PH, China, Indonesia home to bulk of region’s urban poor
The Philippines, China and Indonesia are home to most of the urban poor in the East Asia and Pacific region, the World Bank said yesterday.
Citing its report titled “Expanding Opportunities for the Urban Poor”, the Washington-based multilateral lender said the three countries, which have among the biggest populations in the region, accounted for the bulk of the 75 million people who live below the $3.10-a-day poverty line in East Asia and Pacific.
In the Philippines, 21 percent of the urban population have no access to effective sanitation facilities, the World Bank said.
Across the region, “among the challenges faced by the poor is the lack of access to jobs, public transport and other infrastructure, and affordable housing,” the World Bank said.
“The region also has the world’s largest slum population: 250 million people with poor-quality housing, limited access to basic services and at risk to hazards such as flooding,” the World Bank added.
The report noted that slum residents were also more at risk to disasters as the communities were often in low-lying flood-prone areas.

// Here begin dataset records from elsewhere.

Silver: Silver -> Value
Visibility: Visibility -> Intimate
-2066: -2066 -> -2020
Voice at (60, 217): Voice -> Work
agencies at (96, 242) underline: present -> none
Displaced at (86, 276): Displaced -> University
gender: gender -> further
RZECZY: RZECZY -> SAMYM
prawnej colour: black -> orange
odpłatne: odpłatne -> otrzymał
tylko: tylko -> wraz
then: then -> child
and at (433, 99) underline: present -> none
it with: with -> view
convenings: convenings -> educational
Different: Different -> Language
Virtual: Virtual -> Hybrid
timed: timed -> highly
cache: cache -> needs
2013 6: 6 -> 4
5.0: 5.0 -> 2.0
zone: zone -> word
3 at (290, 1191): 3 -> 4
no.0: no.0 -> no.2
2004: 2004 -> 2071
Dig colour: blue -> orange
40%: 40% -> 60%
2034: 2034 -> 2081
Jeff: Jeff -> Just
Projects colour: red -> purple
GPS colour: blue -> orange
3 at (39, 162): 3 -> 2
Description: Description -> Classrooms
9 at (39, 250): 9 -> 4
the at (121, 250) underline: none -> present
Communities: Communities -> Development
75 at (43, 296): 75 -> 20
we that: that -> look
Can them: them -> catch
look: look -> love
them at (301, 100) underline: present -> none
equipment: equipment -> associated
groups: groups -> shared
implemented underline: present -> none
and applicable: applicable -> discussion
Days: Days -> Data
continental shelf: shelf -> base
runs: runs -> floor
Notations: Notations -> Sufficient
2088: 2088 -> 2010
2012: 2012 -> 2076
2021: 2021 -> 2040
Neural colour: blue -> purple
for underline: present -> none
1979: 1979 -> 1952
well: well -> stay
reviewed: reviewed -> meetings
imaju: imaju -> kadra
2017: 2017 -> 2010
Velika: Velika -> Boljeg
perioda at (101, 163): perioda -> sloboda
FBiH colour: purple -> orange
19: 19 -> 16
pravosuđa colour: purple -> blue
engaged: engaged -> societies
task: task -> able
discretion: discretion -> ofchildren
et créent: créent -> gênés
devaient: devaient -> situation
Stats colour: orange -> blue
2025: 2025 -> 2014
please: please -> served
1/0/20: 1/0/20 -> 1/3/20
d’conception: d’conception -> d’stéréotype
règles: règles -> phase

The World Bank warned that cities across East Asia and the Pacific were not delivering infrastructure, jobs and services at a pace as rapid as urban development, leading to widening inequalities which might hamper economic growth and lead to social divisions.
The East Asia and Pacific is home to the world’s most rapidly urbanizing region with an urbanization rate growing by an average of 3 percent yearly such that next year, half of the population or more than 1.2 billion people equivalent to a third of the global urban population will be living in the region, according to the World Bank.
To address urban poverty, the World Bank recommended that governments across the region adopt the following measures: Connecting the urban poor with job markets; invest in integrated urban planning; ensuring affordable land and housing; recognize the rights of all citizens to the city; target marginalized sub-groups among the urban poor; strengthen local governance and embracing citizen engagement, as well as invest in better data and information systems, for evidence-based policy making.
The World Bank cited the Philippines’ Pantawid Pamilyang Pilipino Program as among the “successful” conditional cash transfer programs in the region that other countries should emulate.
“Cities across East Asia have propelled the region’s tremendous growth. Our collective challenge is to expand opportunities to all in the cities—from new migrants living in the peripheries to factory workers struggling to pay rent—so that they can benefit more from urbanization and help fuel even stronger growth,” World Bank vice president for East Asia and the Pacific Victoria Kwakwa said.